On a Wednesday afternoon, Animal Control Officer Karen Wood brought out a 2-year old pit bull from her kennel at the Gastineau Humane Society to get some fresh air.
Scully, the grey-colored female, excitedly jumped up, ready to meet new people and show off her ability to sit still for treats. As Scully wagged her tail and sniffed about her, Wood said while Scully has food, shelter and volunteers to walk her and the other pit bulls, which there are about six, just living in a kennel is not an ideal situation for any of the dogs. They all need to find their forever home, but right now, it looks like there aren’t many people looking to adopt pit bulls in Juneau.
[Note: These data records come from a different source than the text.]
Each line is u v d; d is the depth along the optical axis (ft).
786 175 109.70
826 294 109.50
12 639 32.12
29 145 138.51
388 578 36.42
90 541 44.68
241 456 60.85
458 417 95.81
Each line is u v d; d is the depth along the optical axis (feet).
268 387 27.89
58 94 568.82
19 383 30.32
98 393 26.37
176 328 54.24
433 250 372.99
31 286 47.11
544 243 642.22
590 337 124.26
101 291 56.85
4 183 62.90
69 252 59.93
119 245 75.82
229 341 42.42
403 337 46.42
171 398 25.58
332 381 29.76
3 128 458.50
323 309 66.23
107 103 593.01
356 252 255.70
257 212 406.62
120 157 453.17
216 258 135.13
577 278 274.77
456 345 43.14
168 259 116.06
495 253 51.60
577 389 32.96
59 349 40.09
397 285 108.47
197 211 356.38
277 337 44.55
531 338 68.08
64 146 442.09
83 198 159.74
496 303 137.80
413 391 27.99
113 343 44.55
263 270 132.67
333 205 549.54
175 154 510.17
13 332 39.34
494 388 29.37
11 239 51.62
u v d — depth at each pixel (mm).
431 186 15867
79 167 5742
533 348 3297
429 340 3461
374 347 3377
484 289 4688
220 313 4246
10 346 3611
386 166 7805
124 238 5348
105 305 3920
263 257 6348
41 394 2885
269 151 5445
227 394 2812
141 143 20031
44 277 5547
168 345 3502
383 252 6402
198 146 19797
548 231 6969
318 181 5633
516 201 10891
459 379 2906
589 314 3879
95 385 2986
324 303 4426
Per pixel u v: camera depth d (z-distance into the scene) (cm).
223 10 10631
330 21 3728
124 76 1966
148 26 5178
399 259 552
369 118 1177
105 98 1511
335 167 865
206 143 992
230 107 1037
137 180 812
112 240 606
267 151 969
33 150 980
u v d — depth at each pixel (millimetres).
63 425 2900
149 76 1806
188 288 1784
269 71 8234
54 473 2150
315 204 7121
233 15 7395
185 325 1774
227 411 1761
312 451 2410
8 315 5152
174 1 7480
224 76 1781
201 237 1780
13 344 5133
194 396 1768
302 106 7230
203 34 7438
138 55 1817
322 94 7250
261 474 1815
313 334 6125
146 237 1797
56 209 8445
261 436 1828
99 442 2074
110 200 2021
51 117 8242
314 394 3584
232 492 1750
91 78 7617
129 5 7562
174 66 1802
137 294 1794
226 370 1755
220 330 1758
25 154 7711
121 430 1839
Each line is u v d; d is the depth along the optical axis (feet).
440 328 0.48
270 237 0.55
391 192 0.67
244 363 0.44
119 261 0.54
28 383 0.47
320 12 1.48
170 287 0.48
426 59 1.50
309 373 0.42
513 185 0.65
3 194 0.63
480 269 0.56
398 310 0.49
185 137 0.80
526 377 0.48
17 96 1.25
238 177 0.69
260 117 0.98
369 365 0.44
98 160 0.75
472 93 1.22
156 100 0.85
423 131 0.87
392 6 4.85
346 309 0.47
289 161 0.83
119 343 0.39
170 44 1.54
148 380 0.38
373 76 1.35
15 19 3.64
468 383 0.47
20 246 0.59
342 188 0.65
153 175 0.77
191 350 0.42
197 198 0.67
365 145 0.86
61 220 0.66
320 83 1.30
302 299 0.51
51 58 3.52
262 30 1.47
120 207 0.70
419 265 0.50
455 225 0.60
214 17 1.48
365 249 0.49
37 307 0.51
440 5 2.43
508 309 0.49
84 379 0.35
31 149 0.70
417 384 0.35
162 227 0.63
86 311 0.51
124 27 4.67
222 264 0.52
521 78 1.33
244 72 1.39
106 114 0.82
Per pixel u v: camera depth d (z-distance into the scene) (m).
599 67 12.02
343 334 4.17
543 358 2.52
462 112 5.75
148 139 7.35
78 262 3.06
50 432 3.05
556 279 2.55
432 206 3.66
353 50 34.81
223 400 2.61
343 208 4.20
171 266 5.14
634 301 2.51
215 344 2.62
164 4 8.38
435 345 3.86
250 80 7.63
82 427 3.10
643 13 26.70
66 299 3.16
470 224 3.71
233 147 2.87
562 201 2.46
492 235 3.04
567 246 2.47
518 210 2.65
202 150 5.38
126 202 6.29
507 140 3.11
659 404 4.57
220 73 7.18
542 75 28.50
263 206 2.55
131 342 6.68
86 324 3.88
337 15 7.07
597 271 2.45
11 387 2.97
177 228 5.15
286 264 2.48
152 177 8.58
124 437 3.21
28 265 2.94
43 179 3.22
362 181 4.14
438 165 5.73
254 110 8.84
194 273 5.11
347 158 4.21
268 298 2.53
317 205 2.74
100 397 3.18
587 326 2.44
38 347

Scully has been at the shelter the longest — since the end of June. She was taken in at the shelter when her previous owner could no longer keep her since their landlord didn’t allow large dogs at the rental.
Another pit who got introduced, Helena, is a small, dark-colored, 10-month-old. She had been left wandering around Home Depot, and her owners never came to get her. Then there is shy Augustus, or “Auggie,” a 10-month-old who was dropped off at the shelter because his owner had too many responsibilities to care for the energetic dog. The other pits came from what Wood said was an “irresponsible breeder.” The common theme was that whoever previously cared for these dogs was unprepared for the responsibility of owning the attention-demanding dogs.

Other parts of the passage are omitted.